Question

Corrosion of iron is essentially an electrochemical phenomenon where the cell reactions are (a) \(\mathrm{Fe}\) is oxidized to \(\mathrm{Fe}^{2+}\) and dissolved oxygen in water is reduced to \(\mathrm{OH}^{-}\) (b) \(\mathrm{Fe}\) is oxidized to \(\mathrm{Fe}^{3+}\) and \(\mathrm{H}_{2} \mathrm{O}\) is reduced to \(\mathrm{O}_{2}^{2-}\) (c) \(\mathrm{Fe}\) is oxidized to \(\mathrm{Fe}^{2+}\) and \(\mathrm{H}_{2} \mathrm{O}\) is reduced to \(\mathrm{O}_{2}^{-}\) (d) \(\mathrm{Fe}\) is oxidized to \(\mathrm{Fe}^{2+}\) and \(\mathrm{H}_{2} \mathrm{O}\) is reduced to \(\mathrm{O}_{2}\)

Short answer

The correct answer is option (a).

Step-by-step solution

Understanding Iron Corrosion Process

Corrosion of iron involves an electrochemical reaction where iron oxidizes and another substance is reduced. In a typical rusting process of iron, Fe is oxidized to Fe^{2+} ions. This takes place in presence of water and dissolved oxygen.
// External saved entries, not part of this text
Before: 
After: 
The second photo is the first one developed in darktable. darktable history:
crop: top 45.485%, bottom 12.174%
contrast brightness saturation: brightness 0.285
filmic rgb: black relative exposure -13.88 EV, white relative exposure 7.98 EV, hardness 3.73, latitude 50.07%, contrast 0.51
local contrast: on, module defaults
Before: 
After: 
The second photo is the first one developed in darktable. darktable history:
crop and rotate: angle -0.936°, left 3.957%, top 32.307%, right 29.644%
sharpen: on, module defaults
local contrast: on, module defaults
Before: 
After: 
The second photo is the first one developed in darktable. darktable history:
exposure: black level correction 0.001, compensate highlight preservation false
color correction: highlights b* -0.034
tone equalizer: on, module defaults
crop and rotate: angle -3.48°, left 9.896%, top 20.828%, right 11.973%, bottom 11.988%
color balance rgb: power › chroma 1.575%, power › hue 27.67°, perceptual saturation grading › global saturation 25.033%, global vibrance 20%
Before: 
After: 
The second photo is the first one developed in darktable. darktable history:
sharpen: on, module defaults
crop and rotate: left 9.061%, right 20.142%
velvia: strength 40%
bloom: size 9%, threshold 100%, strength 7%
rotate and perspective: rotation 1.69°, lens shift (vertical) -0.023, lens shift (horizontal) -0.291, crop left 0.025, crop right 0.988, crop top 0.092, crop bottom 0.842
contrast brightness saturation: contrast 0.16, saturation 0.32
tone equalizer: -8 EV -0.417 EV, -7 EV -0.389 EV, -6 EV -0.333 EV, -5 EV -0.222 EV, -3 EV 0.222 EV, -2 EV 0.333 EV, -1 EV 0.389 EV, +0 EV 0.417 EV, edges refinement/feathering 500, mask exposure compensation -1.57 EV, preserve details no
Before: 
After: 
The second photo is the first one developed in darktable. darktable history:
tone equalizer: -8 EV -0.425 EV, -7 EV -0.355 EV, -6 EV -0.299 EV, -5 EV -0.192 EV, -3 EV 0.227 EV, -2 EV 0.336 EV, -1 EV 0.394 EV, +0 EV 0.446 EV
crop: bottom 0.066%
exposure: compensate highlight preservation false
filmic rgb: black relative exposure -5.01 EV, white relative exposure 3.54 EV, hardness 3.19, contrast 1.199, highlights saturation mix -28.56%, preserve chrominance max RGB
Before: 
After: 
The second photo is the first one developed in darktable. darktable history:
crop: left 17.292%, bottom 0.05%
Identify the Oxidation Reaction

The oxidation reaction in the corrosion of iron is when iron (Fe) loses electrons to form ferrous ions (Fe^{2+}). This is represented by:\( \mathrm{Fe} \rightarrow \mathrm{Fe}^{2+} + 2e^- \)

Identify the Reduction Reaction

The reduction reaction accompanies the oxidation of iron. Dissolved oxygen in water accepts electrons and forms hydroxide ions (\mathrm{OH}^{-}) as per the equation:\( \mathrm{O}_2 + 4e^- + 2\mathrm{H}_2\mathrm{O} \rightarrow 4\mathrm{OH}^- \)

Evaluating the Given Options

Compare the given options to identify which one represents the correct reactions that occur during the electrochemical corrosion of iron. The expected cell reactions involved are iron oxidizing to \( \mathrm{Fe}^{2+} \) and dissolved oxygen reducing to \( \mathrm{OH}^- \).

Selecting the Correct Answer

Option (a) matches the assigned reaction where \( \mathrm{Fe} \) is oxidized to \( \mathrm{Fe}^{2+} \) and dissolved oxygen in water is reduced into \( \mathrm{OH}^{-} \). This is consistent with the typical electrochemical reactions involved in iron corrosion.

Key concepts

Electrochemical Reaction

An electrochemical reaction is a type of chemical process where electrical energy is produced from a chemical reaction or chemical energy is used to bring about a chemical change. In corrosion of iron, these reactions play a crucial role. Here, the iron surface acts like an electrochemical cell where different parts of the iron surface serve as electrodes.
This process involves both oxidation and reduction reactions happening simultaneously, which is why it is also called a redox reaction.

• Oxidation: This occurs at the anode site on the iron surface, where iron atoms lose electrons and form ions.
• Reduction: Occurs at the cathode site, typically where oxygen dissolved in water gains electrons to form other products like hydroxide ions.

Understanding this dual nature of the reaction helps explain how rust spreads, since both parts need to occur for corrosion to continue.

Oxidation and Reduction

Oxidation and reduction are core parts of a redox reaction, which is essential for understanding the corrosion of iron.

• Oxidation: This is the process where iron loses electrons. In the chemical equation, \( \mathrm{Fe} \rightarrow \mathrm{Fe}^{2+} + 2e^- \), iron is oxidized to iron ions (Fe²⁺).
• Reduction: This happens when another chemical species, like oxygen, gains the electrons lost by iron. The reaction is \( \mathrm{O}_2 + 4e^- + 2\mathrm{H}_2\mathrm{O} \rightarrow 4\mathrm{OH}^- \), where dissolved oxygen in water is reduced.

These two reactions together drive the rusting process of iron. Without the transfer of electrons from iron to oxygen, corrosion can't proceed.

Rusting Process of Iron

The rusting process is a common illustration of iron corrosion and involves an electrochemical reaction that leads to the formation of rust.
It typically occurs in the presence of moisture and air. This is why you often notice rust forming on iron that's left exposed to the elements.

• First, the iron in contact with air and water forms ferrous ions through oxidation.
• Then, the electrons from this reaction are transferred to dissolved oxygen in water, reducing it to hydroxide ions.
• These ions combine to form iron(III) hydroxide, which dehydrates to form ferric oxide or rust.

The chemical interaction between these components is what not only causes the iron to weaken but also expands the area affected by rust, making it a progressive issue.